Quilt No. 108
Every so often a challenge will come your way. Sometimes you duck it, sometimes you plunge head long into it, throwing caution and your underwear into the wind. Light and Dark in the City was kind of like that. And it all started with a paper bag.
A couple of weeks before Christmas a “paper bag challenge” was announced at quilt guild. It works like this. Fabric, notions and sometimes other non-cloth fibre items are put into a small paper bag. Batting is included, and the quilter who receives the bag must make a small quilt with only the items found in the bag. She can use her own thread and tools, but she may not add any fabric to it. Sounds pretty simple. Until you open the bag.
|Some of the items in the paper bag.|
I’ve never gotten to do one of these before. Generally, there are only two paper bags, for two lucky quilters. People who want to give this a shot put their names in a draw. This particular time not too many people entered. Everyone was eyeball deep in Christmas preparations at home and the project had to be completed by the next meeting, a measly two weeks away. My odds of winning one of the bags were considerably better than usual with fewer names in the draw. And I was pretty darn pleased when my name was announced.
The bag contained about twenty pieces of fabric in solid colours, or “solids” in quilt world jargon. The colours were completely random, not necessarily colours you would intuitively partner up together. There was one print – a black fabric with small white dots. All these pieces were fairly small and varied in size. Also included was a placemat sized piece of batting, and two larger pieces of black cotton. And...a tiny baggie with red, green, and black woolish pieces in it. I heard someone behind me say, “Oh, there’s roving too.” I pretended to know what that meant. Someone else said, sagely, “Ah, for felting.” Roving? Felting? Was it too late to re-raffle the paper bag? I was supposed to create a quilt and learn how to felt in two weeks? All while Christmasing-up my house? Gulp.
I brought the paper bag home and placed the pieces on my quilting table. There were a lot of longish strips – immediately the idea of doing skyscrapers came to me. I am quite fond of quilting cities (Before, Blue collar). There wasn’t a lot of time to ruminate about it. Sometimes I can spend way more than two weeks just thinking about a quilt before I start designing. This was not going to be one of those times.
|"Before" a city quilt I made after 9/11.|
To get myself started I consulted my favourite coffee table book, Skyscrapers. This book profiles several famous buildings and gets your mind past the idea that all buildings are tall boxes that are stubbornly rectangular. It launched my project with a few buildings that were varied in shape, allowing me to comfortably default back to my own building creations...all of which were rectangular boxes.
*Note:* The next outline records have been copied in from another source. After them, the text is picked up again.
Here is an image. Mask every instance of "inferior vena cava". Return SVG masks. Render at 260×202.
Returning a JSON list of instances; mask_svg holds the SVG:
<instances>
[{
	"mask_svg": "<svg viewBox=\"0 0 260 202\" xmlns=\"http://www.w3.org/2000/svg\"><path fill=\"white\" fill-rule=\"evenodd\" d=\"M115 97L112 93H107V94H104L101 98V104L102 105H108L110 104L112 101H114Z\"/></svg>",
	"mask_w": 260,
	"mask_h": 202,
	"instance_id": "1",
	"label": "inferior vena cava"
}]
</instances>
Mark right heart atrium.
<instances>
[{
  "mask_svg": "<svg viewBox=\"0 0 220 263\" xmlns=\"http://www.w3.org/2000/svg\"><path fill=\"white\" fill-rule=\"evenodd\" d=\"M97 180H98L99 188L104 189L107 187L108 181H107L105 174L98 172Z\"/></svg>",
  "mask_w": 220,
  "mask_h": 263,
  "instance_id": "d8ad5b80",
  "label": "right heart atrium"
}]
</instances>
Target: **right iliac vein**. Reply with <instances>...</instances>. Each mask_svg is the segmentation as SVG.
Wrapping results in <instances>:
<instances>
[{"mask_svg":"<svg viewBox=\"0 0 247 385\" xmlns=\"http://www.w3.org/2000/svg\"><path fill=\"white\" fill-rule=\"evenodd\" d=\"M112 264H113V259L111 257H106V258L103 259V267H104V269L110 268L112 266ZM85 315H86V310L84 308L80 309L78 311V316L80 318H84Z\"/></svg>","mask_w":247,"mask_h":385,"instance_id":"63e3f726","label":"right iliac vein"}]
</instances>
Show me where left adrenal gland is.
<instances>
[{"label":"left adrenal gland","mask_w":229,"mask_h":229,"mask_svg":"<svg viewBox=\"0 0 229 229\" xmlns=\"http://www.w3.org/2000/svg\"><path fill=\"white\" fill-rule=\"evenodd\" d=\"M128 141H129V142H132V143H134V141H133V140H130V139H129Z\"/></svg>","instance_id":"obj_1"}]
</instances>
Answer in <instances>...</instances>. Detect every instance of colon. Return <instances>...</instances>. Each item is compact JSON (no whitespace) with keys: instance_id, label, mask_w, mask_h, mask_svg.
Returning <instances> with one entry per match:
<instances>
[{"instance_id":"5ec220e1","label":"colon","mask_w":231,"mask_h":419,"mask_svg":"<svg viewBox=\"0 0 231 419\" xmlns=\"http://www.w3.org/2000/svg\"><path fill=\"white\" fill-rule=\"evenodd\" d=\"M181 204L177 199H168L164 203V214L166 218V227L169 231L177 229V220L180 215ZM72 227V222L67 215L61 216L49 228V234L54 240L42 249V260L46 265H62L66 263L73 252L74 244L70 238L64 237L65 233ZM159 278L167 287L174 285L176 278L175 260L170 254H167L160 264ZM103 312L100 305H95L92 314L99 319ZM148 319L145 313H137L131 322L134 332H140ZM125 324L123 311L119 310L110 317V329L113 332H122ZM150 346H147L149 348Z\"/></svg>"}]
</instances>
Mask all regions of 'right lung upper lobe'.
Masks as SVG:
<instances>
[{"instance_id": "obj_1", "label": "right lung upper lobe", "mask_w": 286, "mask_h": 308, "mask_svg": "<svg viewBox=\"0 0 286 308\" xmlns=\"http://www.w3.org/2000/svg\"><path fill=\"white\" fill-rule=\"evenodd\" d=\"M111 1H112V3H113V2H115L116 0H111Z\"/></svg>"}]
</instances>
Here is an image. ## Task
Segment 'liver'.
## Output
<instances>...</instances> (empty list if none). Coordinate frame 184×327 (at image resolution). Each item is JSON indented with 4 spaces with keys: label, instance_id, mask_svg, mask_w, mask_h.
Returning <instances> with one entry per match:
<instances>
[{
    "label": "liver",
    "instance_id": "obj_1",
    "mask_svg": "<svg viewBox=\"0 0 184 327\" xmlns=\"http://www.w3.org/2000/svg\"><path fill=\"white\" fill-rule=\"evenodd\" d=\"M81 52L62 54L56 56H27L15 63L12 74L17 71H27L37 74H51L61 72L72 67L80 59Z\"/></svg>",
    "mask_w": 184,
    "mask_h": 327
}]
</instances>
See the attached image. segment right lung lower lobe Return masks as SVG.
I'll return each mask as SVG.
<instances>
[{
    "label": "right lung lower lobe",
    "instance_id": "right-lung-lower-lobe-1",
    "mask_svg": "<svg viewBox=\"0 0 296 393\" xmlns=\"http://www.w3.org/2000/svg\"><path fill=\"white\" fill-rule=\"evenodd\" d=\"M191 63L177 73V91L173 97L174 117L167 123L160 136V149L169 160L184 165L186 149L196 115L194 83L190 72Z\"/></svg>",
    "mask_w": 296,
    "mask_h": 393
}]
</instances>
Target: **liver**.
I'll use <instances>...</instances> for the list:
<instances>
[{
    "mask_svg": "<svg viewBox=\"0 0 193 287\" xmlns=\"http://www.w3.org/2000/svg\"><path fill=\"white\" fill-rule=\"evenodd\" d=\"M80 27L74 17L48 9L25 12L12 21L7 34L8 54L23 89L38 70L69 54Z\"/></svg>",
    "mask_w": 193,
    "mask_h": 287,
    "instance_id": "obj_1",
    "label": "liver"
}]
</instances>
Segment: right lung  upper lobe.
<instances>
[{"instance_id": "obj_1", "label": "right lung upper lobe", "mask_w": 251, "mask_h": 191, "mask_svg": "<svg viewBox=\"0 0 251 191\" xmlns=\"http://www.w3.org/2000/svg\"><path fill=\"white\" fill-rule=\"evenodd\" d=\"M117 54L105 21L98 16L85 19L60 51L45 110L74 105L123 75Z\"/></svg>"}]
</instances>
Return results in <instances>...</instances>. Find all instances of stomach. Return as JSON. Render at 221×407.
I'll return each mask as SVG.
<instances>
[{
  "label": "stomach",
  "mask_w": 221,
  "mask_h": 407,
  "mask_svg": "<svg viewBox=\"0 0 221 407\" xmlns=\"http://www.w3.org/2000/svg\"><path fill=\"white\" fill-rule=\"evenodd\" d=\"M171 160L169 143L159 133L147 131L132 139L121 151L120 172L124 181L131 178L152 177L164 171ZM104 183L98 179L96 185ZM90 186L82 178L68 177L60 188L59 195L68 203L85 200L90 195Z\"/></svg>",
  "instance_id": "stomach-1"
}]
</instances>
I wanted to create a harbour skyline, a long one. However, this was limited by the size of the batting, which was cut to the dimensions of a placemat. Ha! Limiting factor or not, I could at least alter the batting into a long and narrow shape by cutting and piecing it, two activities that basically define quilting. This generated a new limiting factor – I now had a maximum of 8 ½ inches for those tall skyscrapers. Not much room left for the water – and no city skyline looks quite right unless it’s on water. Night time city skylines also have those grand reflections in the harbour water – I wanted to capture those too. There was just enough room to squeeze in some light reflections using my favourite shiny rayon thread.
To use up the roving - whatever it is - I machine quilted over it to create clouds. Learning to felt would have to wait for another day. Or another challenge.
I finished the piecing and the quilting and turned to my carefully conserved strips of black that I’d saved for the binding. I was four inches short. I had three other pieces left that were big enough to help me out – white, hot pink, and the black/white dot piece. I decided to use the hot pink. To make it look like I’d planned it that way all along, I ran the pink fabric through the printer and printed out the name of the quilt on it. After many test pieces I was able to sew it on so that the words lined up centered in the quarter inch wide piece of pink on the binding. Alas, the pink was then too dominant and distracting. I fused in some strips of black to de-emphasize it as much as I could. It would have to do – painting black over the pink would have sent me straight to the cheater’s list.
|Julie and Linda with their tale of two cities.|
I would have to say that I truly learned a lot from this challenge. But, nope, I didn't learn how to do felting. I'm saving that for another day.